His purpose stands in stark contrast to that of the New York Transit Authority, his employer. Its organizational mission might be summarized simply as getting passengers to their destinations efficiently—which has little or nothing to do with tending to the well-being of those passengers. The formal statement is to “preserve and enhance the quality of life and economic health of the region through the cost-efficient provision of safe, on-time, reliable, and clean transportation services.”
But, surprisingly, such a mismatch of personal purpose and organizational mission may not matter that much. Research by the Korn Ferry Institute finds that just being in touch with your purpose can matter greatly, more than the match itself. The researchers call having a strong sense of personal mission being “purposeful,” having clarity about your own purpose, and at best, finding some way in which your purpose seems compatible with your niche in your organization. Such purposefulness, that data shows, has a high correlation with feeling both engaged in one’s work and commitment to one’s organization.
In short, you need not have an exact match between your personal purpose and your organization’s mission. Companies can benefit, it turns out, by welcoming people whose burning purpose is not a cookie-cutter fit with that organization’s mission.

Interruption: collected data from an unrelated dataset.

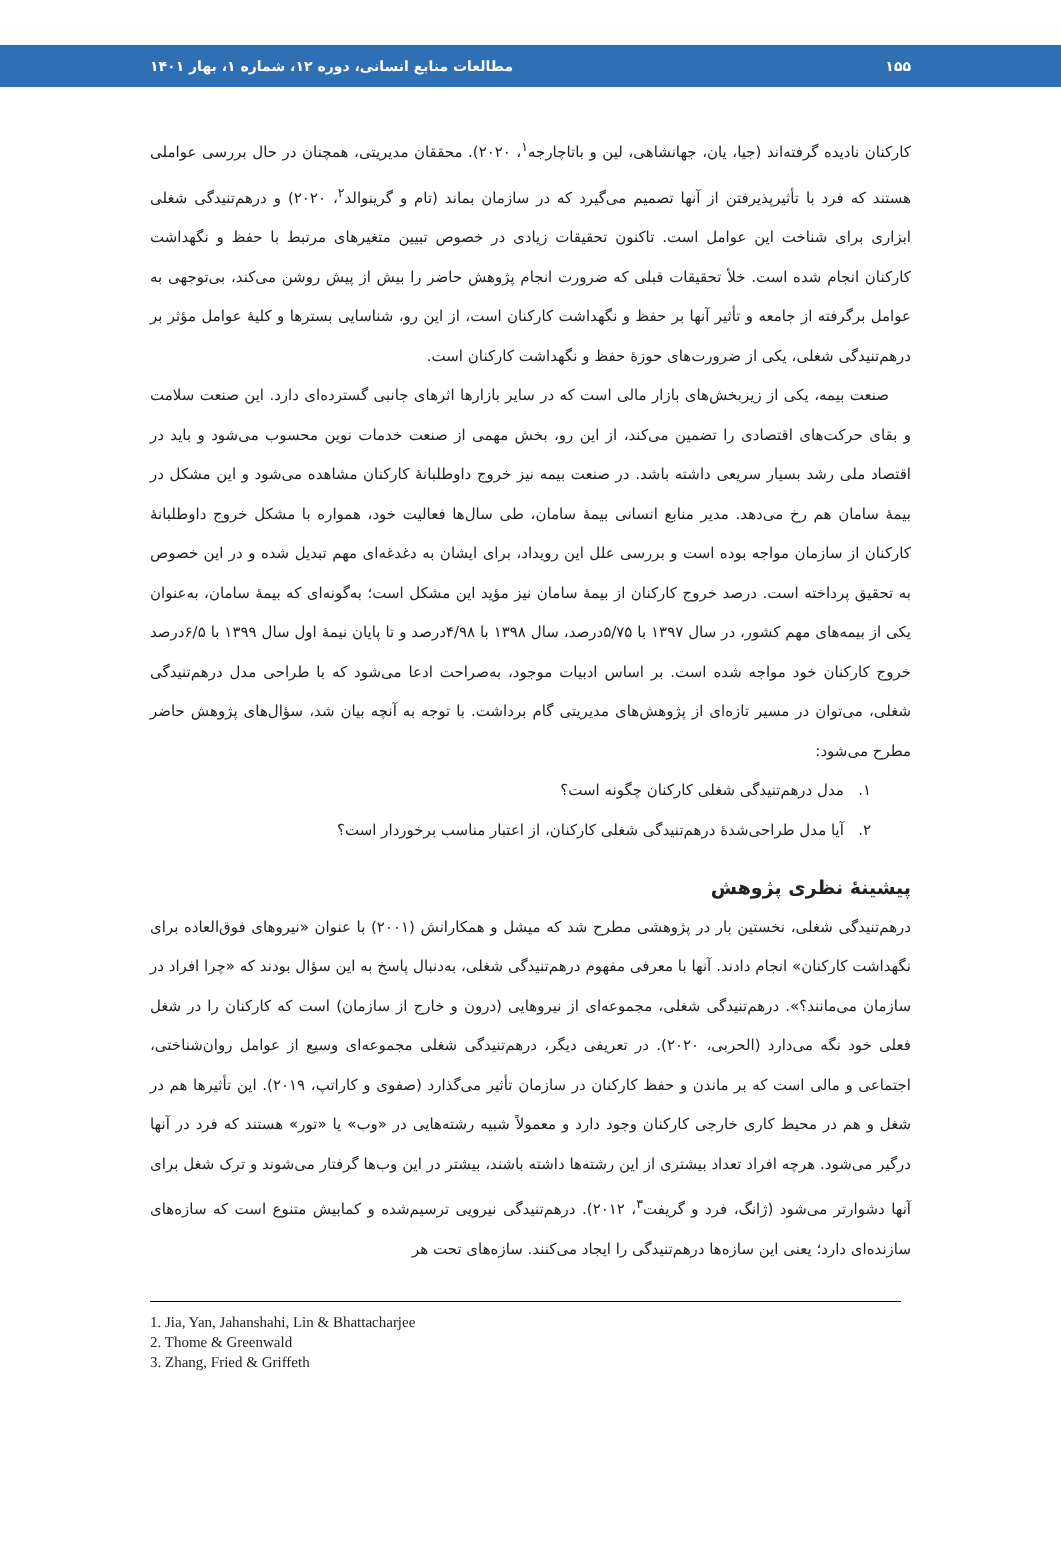۱۵۵ مطالعات منابع انسانی، دوره ۱۲، شماره ۱، بهار ۱۴۰۱
کارکنان نادیده گرفته‌اند (جیا، یان، جهانشاهی، لین و باتاچارجه<sup>۱</sup>، ۲۰۲۰). محققان مدیریتی، همچنان در حال بررسی عواملی هستند که فرد با تأثیرپذیرفتن از آنها تصمیم می‌گیرد که در سازمان بماند (تام و گرینوالد<sup>۲</sup>، ۲۰۲۰) و درهم‌تنیدگی شغلی ابزاری برای شناخت این عوامل است. تاکنون تحقیقات زیادی در خصوص تبیین متغیرهای مرتبط با حفظ و نگهداشت کارکنان انجام شده است. خلأ تحقیقات قبلی که ضرورت انجام پژوهش حاضر را بیش از پیش روشن می‌کند، بی‌توجهی به عوامل برگرفته از جامعه و تأثیر آنها بر حفظ و نگهداشت کارکنان است، از این رو، شناسایی بسترها و کلیهٔ عوامل مؤثر بر درهم‌تنیدگی شغلی، یکی از ضرورت‌های حوزهٔ حفظ و نگهداشت کارکنان است.
صنعت بیمه، یکی از زیربخش‌های بازار مالی است که در سایر بازارها اثرهای جانبی گسترده‌ای دارد. این صنعت سلامت و بقای حرکت‌های اقتصادی را تضمین می‌کند، از این رو، بخش مهمی از صنعت خدمات نوین محسوب می‌شود و باید در اقتصاد ملی رشد بسیار سریعی داشته باشد. در صنعت بیمه نیز خروج داوطلبانهٔ کارکنان مشاهده می‌شود و این مشکل در بیمهٔ سامان هم رخ می‌دهد. مدیر منابع انسانی بیمهٔ سامان، طی سال‌ها فعالیت خود، همواره با مشکل خروج داوطلبانهٔ کارکنان از سازمان مواجه بوده است و بررسی علل این رویداد، برای ایشان به دغدغه‌ای مهم تبدیل شده و در این خصوص به تحقیق پرداخته است. درصد خروج کارکنان از بیمهٔ سامان نیز مؤید این مشکل است؛ به‌گونه‌ای که بیمهٔ سامان، به‌عنوان یکی از بیمه‌های مهم کشور، در سال ۱۳۹۷ با ۵/۷۵درصد، سال ۱۳۹۸ با ۴/۹۸درصد و تا پایان نیمهٔ اول سال ۱۳۹۹ با ۶/۵درصد خروج کارکنان خود مواجه شده است. بر اساس ادبیات موجود، به‌صراحت ادعا می‌شود که با طراحی مدل درهم‌تنیدگی شغلی، می‌توان در مسیر تازه‌ای از پژوهش‌های مدیریتی گام برداشت. با توجه به آنچه بیان شد، سؤال‌های پژوهش حاضر مطرح می‌شود:
۱. مدل درهم‌تنیدگی شغلی کارکنان چگونه است؟
۲. آیا مدل طراحی‌شدهٔ درهم‌تنیدگی شغلی کارکنان، از اعتبار مناسب برخوردار است؟
پیشینهٔ نظری پژوهش
درهم‌تنیدگی شغلی، نخستین بار در پژوهشی مطرح شد که میشل و همکارانش (۲۰۰۱) با عنوان «نیروهای فوق‌العاده برای نگهداشت کارکنان» انجام دادند. آنها با معرفی مفهوم درهم‌تنیدگی شغلی، به‌دنبال پاسخ به این سؤال بودند که «چرا افراد در سازمان می‌مانند؟». درهم‌تنیدگی شغلی، مجموعه‌ای از نیروهایی (درون و خارج از سازمان) است که کارکنان را در شغل فعلی خود نگه می‌دارد (الحربی، ۲۰۲۰). در تعریفی دیگر، درهم‌تنیدگی شغلی مجموعه‌ای وسیع از عوامل روان‌شناختی، اجتماعی و مالی است که بر ماندن و حفظ کارکنان در سازمان تأثیر می‌گذارد (صفوی و کاراتپ، ۲۰۱۹). این تأثیرها هم در شغل و هم در محیط کاری خارجی کارکنان وجود دارد و معمولاً شبیه رشته‌هایی در «وب» یا «تور» هستند که فرد در آنها درگیر می‌شود. هرچه افراد تعداد بیشتری از این رشته‌ها داشته باشند، بیشتر در این وب‌ها گرفتار می‌شوند و ترک شغل برای آنها دشوارتر می‌شود (ژانگ، فرد و گریفت<sup>۳</sup>، ۲۰۱۲). درهم‌تنیدگی نیرویی ترسیم‌شده و کمابیش متنوع است که سازه‌های سازنده‌ای دارد؛ یعنی این سازه‌ها درهم‌تنیدگی را ایجاد می‌کنند. سازه‌های تحت هر
1. Jia, Yan, Jahanshahi, Lin & Bhattacharjee
2. Thome & Greenwald
3. Zhang, Fried & Griffeth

Consider, for instance, today’s career “nomads,” people who may spend just a year or two at a given company but who nevertheless may add a needed dose of creativity or alternative perspective. Or take the counterintuitive advantage of a fossil fuel company hiring a climate-change activist whose purpose revolves around ending carbon dioxide emissions: that’s the vision and energy that can help that company open a division aiming at carbon reduction through alternative energy, which could prove to be a major strategy for survival in the future.
As Signe Spencer, one of the Korn Ferry Institute researchers, put it, “It’s a common mistake to want alignment between a worker’s purpose and an organization’s mission. That’s an old way of thinking. It doesn’t matter how alike your purpose and your company’s might be—just that you are committed and engaged.”
My bus trip with Govan Brown, which I recounted in the opening pages of my book Emotional Intelligence, struck a chord with Howard Gardner, a Harvard psychologist. He saw Brown as a prime example of what he and his research partners, William Damon at Stanford and Mihalyi Csikszentmihalyi at Claremont University, call “good work”: a mix of first-class performance, utter engagement, and a guiding ethical purpose. That combination makes someone excellent at work they enjoy and find deeply satisfying.
Indeed, Brown was an outstanding bus driver. When he retired, hundreds of his devoted passengers came to a party in his honor—the only time the New York Transit Authority threw such a retirement event. By then he had gotten more than 1,400 letters of commendation—and not one complaint.